A Gun Fight Is A Gun Fight
Some people think fighting with a sniper rifle is somehow entirely different than fighting with a carbine, handgun or a shotgun. There are differences, including basic physics, but the dynamics of gun fighting are basically the same with any platform -- detect and index, identify the threat(s), acquire and engage, and immediately prepare to follow up with additional support as needed.
Think (And Train) In Real-Life Terms
We learn to operate our defensive weapons day or night, rain or shine. Conveniently, we change the rules for sniping and often train only with a scoped rifle on a well-lit, dry, measured range with all the amenities. We must be able to acquire threats, rapidly adjust optics, reload, press-check and fire our rifle by tactile methods alone -- regardless of the situational conditions.
Train under practical range conditions. Vary the light, weather conditions, and the angle to the threat, either vertically or horizontally Use whatever methods you employ to determine unknown distances in a gunfight, be that range-finder, mil-dot reticle, or other systems. Learn to utilize these methods economically for the fastest and most accurate information.
Don't Run Out Of Ammo
For best results, eliminate the "norms" of rifle training. Don't load a single round at a time. You won't enter a gun fight after loading only a single round, or wait until your ammunition is completely depleted before reloading the weapon. Approach training in the same manner.
Reload instantly following each shot. When training with other weapons, such as a pump-action shotgun, this is a standard response, but this is not so with the scoped rifle. Most shooters take their shot, then sit and contemplate for a protracted period prior to resourcing the rifle. This is not the way to win a gunfight, so be aware not to mis-condition yourself into such an inferior response; keep your weapon and your mind in the fight.
MOA Means Nothing In A Gunfight
Many snipers spend endless hours tightening group sizes. Group shooting has a limited application determining the consistency of the combination of weapon, ammo and shooter. Once you have clearly determined that your rifle is reliable and acceptably accurate, begin to acquire the experience necessary at varying ranges and angles. Train like you fight.
Accuracy is only the first requirement of a sniper rifle. You do not select a combat pistol, carbine or shotgun based upon accuracy alone, and this philosophy should remain when selecting a scope and a rifle. Field reliability and consistent function are also vital ingredients in a sniper rifle.
Many people overlook the reliability of the sniper rifle, focusing only upon that ideal "single, well-aimed shot," when the reality is that their rifle may not reliably feed and fire more than a single shot when they need it most -- under duress. Bolt action rifles rarely malfunction -- until the operator is forced into a time-pressure situation.
Become A Ballistic Expert
Know your bullet's time-of-flight. In terms of external ballistics, the time-of-flight at any given range is the most important piece of information. With that established you can determine bullet drop, windage correction, and your leads for moving targets with relative ease.

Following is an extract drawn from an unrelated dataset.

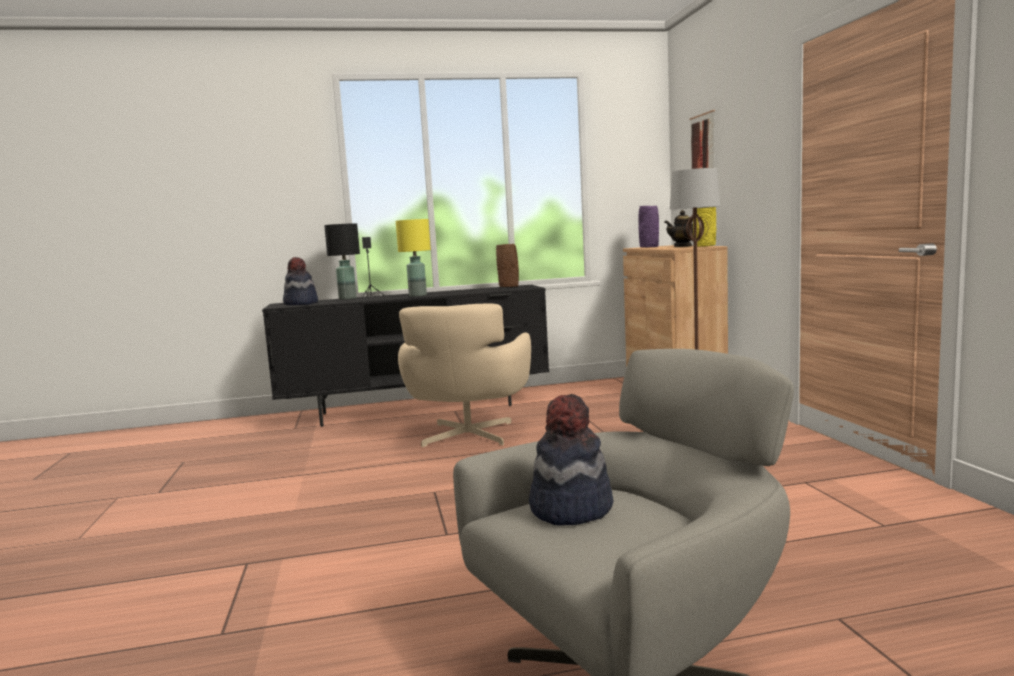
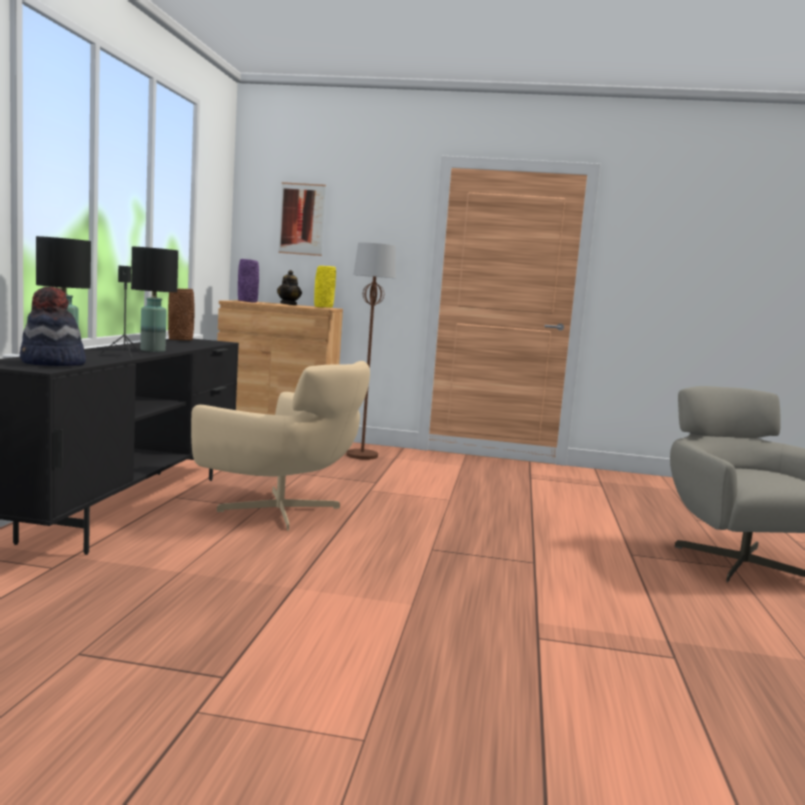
camera: 70 degrees left, 0 degrees up
(417, 295) = (153, 350): yellow table lamp -> black table lamp
(570, 508) = (749, 476): hat -> none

Gravity is a constant force driving your bullet toward the ground at a constant speed, regardless of the range. Having established time-of-flight at any given range, you can instantly determine how far your bullet will drop and compensate. The same time-of-flight numbers are also used for determining lateral adjustments due to wind or a lead on moving targets.
If your bullet travels "x" yards in "y" seconds, applying the adjustment for windage, elevation or lead is simply the addition of one number into the equation. Many new ballistic programs can calculate specific time-of-flight at any range if you simply enter the chronographed velocity of the round.
Although McCreight's training program includes much more than these five simple elements, training with these five principles of sniping in mind can help any precision shooter improve their performance in the field.